People who say things like that should scare you to death. Anyone who has had the lifelong desire to hold national office should be disappointed as often as possible.
I'm not talking about someone who says they want to be president when they're twelve. Instead I'm talking about the Clinton-style single-minded pursuit of higher national office. A career in national politics. In my estimation, regardless of the ideological side they come from, those that are career politicians are the least trustworthy and most dangerous creatures on God's green earth.
There is a certain ego and certain personality type that seems to gravitate toward that goal, and I've yet to see one of them I thought was worth much. And, in my estimation, that is because the real goal of their pursuit of office is the amassing of power and the trappings of power. It is an aphrodisiac to career politician types which cannot be ignored, an addiction that cannot be broken. And once safely ensconced in the cocoon of the beltway they are forever hooked on doing whatever it takes to stay there.

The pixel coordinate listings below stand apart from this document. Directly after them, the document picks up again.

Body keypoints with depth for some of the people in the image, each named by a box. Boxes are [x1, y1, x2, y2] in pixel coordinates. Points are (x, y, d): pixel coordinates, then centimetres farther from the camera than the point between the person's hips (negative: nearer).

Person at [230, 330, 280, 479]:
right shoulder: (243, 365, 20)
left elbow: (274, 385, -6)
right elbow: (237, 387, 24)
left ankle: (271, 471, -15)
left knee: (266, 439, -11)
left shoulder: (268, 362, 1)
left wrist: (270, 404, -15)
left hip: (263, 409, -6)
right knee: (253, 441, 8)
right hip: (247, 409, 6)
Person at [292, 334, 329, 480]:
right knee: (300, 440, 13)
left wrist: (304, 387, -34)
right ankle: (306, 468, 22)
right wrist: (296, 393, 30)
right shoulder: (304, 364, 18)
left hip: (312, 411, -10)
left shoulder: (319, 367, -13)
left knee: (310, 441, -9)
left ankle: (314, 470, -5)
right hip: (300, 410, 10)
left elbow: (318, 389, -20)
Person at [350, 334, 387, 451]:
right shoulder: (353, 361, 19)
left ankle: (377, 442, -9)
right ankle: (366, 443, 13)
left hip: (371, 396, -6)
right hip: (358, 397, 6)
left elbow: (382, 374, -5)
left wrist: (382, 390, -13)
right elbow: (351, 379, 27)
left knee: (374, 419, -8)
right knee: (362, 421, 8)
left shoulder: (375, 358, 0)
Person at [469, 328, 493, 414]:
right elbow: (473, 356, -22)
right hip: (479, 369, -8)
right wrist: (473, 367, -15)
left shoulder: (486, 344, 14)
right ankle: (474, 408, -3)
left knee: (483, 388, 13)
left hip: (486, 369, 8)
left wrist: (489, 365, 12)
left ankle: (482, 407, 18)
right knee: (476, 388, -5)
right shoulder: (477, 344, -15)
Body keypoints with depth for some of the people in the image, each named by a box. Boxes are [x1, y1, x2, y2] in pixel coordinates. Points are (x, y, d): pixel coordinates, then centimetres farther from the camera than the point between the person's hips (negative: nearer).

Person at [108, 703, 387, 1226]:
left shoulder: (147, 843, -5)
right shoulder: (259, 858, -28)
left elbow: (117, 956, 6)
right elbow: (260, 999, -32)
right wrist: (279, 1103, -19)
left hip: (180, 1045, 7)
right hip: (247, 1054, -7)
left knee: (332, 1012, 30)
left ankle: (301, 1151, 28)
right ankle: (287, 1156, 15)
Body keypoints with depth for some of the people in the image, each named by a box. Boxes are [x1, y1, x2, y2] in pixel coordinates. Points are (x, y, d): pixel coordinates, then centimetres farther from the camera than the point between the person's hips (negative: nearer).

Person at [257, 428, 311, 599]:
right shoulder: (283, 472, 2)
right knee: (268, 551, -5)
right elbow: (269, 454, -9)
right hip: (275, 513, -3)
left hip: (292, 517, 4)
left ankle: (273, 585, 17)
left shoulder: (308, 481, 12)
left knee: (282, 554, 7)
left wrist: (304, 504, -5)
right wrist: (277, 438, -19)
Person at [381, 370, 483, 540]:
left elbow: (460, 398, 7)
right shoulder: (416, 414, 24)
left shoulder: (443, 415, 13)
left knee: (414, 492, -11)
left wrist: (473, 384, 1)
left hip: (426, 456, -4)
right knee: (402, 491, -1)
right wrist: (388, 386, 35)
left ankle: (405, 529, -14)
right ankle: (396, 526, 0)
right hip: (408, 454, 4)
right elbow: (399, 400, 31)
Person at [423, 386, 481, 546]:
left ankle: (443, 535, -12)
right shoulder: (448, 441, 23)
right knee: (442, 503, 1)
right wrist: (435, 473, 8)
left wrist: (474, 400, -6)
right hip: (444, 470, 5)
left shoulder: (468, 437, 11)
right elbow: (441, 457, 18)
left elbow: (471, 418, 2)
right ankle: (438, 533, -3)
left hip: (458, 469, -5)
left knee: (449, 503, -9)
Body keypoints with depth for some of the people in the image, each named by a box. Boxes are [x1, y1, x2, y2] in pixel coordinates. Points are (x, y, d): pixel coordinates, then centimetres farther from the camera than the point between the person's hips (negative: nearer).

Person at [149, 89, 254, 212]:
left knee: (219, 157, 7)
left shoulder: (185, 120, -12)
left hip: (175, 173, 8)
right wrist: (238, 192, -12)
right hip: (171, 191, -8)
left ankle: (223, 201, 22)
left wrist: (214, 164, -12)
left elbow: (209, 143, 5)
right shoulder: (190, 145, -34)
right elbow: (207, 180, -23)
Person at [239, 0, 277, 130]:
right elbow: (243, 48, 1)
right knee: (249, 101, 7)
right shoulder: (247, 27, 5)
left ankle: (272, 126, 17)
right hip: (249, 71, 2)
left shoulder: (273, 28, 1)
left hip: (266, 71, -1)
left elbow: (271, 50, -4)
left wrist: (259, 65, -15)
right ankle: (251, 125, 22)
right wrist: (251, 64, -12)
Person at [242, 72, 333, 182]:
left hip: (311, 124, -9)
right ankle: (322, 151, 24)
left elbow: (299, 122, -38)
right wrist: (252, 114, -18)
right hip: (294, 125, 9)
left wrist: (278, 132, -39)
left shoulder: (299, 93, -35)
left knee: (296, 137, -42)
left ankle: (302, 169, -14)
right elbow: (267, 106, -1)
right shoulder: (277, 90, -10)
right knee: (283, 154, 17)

As a consequence of that and the fact that the system runs on seniority, which is, essentially, nothing more than outliving your rivals, we get "leadership" like Hastert, Pelosi and Reid. Can you imagine a Sen. Matthews being any different at all?
"It's a big part of my life, public service," he said. "It's clear that my heart is with politicians. I respect them, I look up to them."
"He also loves politics, and I think the idea of being a U.S. senator is one of the most romantic things he can think about, so he's got to make a tough decision."
He would, of course, run against Arlen Specter, who, I think, is eminently beatable (and pretty much fits the profile I just laid on Matthews in my book, just not as flamboyantly). In terms of positions, many believe Specter, a more liberal Republican, and Matthews, who many see as a conservative Democrat, wouldn't be that far apart.
Eh, I don't see that. I think old "thrill up his leg" Matthews would become a party dog in the worst sense, putting loyalty to party leadership above all else. And that, of course, is precisely the type of guy any party would love to have sitting in a Congressional seat and every Congressional constituent should ensure never gets a chance to do that..
Would Matthews be able to pull it off? That's an pretty big unknown too:
A Senate run would demand discipline, said Chris Borick, a political analyst at Muhlenberg College in Allentown, Pa.
"It would be interesting to see if he could control himself under the spotlight of a senatorial campaign," Borick said.
Can you imagine Matthews controlling his mouth long enough to get through an election process?
Yeah, I can't either.
And thus endeth the optional Monday rant about nothing in particular and certainly nothing earth shattering or important. It's just that Chis Matthews irks me, and I figured I'd work on that today.
I doubt that Specter will run again (and he is a fool if he does). He has had at leas one operation on his brain and is battling cancer. Go home and see the grandkids before they think of you as an asterisk.
Besides, Chris’ brother, Jim Matthews ran for Lt. Gov (with Lynn Swann) as a Republican.
I just hope that Obama doesn’t want or get Ed Rendell for VP .. not because I like "Eddie" but because the Lt. Governor, Catherine Baker Knoll, is a nut job of the 1st order (who is just slightly better than former Treasurer Barbara Hafer, a total wack job).
Great piece, McQ. I also share your view of anyone for whom political office has been a long term goal. The lust for power becomes an obsession and results in the politician being willing to do almost anything to keep, or increase, his power.
I like President Reagan’s response to why he ran for office. "I was a citizen politician and it (running for office to help the state of CA and the country) seemed like the right thing for a citizen to do.